Annabelle - La Recensione

Il successo di "The Conjuring: L'Evocazione" - che ha permesso ad "Annabelle" di avere un suo spin-off-prequel - ruotava interamente sulla bravura di James Wan nel saper creare tensione attraverso un uso intelligente e tecnico della macchina da presa, diretta responsabile della suspense di un lavoro basato proprio sul rinnegamento dei trucchi moderni del genere horror, ormai limitati a stacchi improvvisi e suoni disturbanti aggiunti in post-produzione.

Per "Annabelle" perciò ci si augurava una politica abbastanza simile, pur considerando la sua venuta più commerciale e pur sapendo che alla regia fosse presente non più Wan (che resta da produttore), ma John Robert Leonetti, che tuttavia ben conosceva la situazione avendo lavorato a "The Conjuring: L'Evocazione" come direttore della fotografia (sua principale attività). Fotograficamente parlando, infatti, la linea stilistica della pellicola rimane fedelissima alla precedente, perdendo però completamente l'esperienza e i fattori di chi il cinema lo mastica e sa ricomporlo a suo piacimento più che degnamente. Leonetti non sembra sentire alcuna pressione relativa al franchise che sta manipolando, fa il suo mestiere da ottimo esecutore, e compone un horror che fa né più e né meno il dovere che ogni horror che si rispetti dovrebbe eseguire, montando tensione e crescendo adagio, conservando quel paio di scene clou da inserire al momento giusto.

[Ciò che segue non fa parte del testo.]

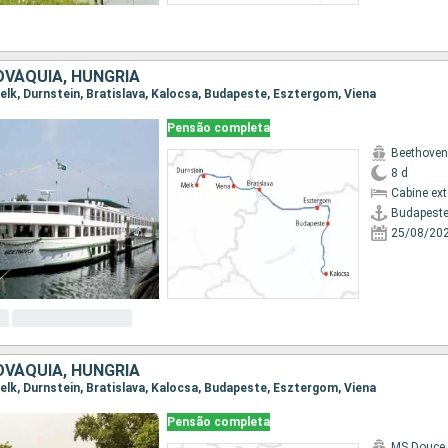
OVÁQUIA, HUNGRIA
 Melk, Durnstein, Bratislava, Kalocsa, Budapeste, Esztergom, Viena
Pensão completa
Beethoven
8 d
Cabine ex
Budapest
25/08/20
OVÁQUIA, HUNGRIA
 Melk, Durnstein, Bratislava, Kalocsa, Budapeste, Esztergom, Viena
Pensão completa
MS Douce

Fa meno male e sarebbe decisamente a vantaggio di tutti, dunque, scindere "Annabelle" da ogni legame o radice primitiva, prendendola come pellicola a sé stante che ha trovato, per una serie di circostanze, solo adesso il modo di farsi largo. Vistosamente ispirata a "L'Esorcista" la sceneggiatura scritta da Gary Dauberman rifiuta qualsiasi tendenza alla sperimentazione e al cambiamento, si disinteressa di spaventare con classe, e sfrutta le infinite idee messe a disposizione per il genere senza pensarci troppo, facendone il miscuglio migliore possibile in grado di dar vita a qualcosa non di strabiliante, ma quantomeno di godibile. Così da questo mare di difetti, di stanchezza, e di ipotizzabili risvolti Leonetti prende il massimo ipotizzabile e si accontenta di portare a casa un'opera sicuramente di livello discreto, capace di non esaltare nessuno e di intrattenere un po' tutti.

Certo, neanche a dirlo, si sarebbe potuto fare di molto meglio, come onorare per esempio l'ottimo sforzo di Wan facendo di "Annabelle" qualcosa di altrettanto sano e soddisfacente. Eppure l'obiettivo qui era un altro, ovvero sfruttare l'opportunità di una bambola terrificante per creare un nuovo franchise che potesse prendere l'eredità del più famoso e prospero "La Bambola Assassina" e, considerando le scelte d'epilogo, questa teoria rischia di andare assai oltre la suggestione.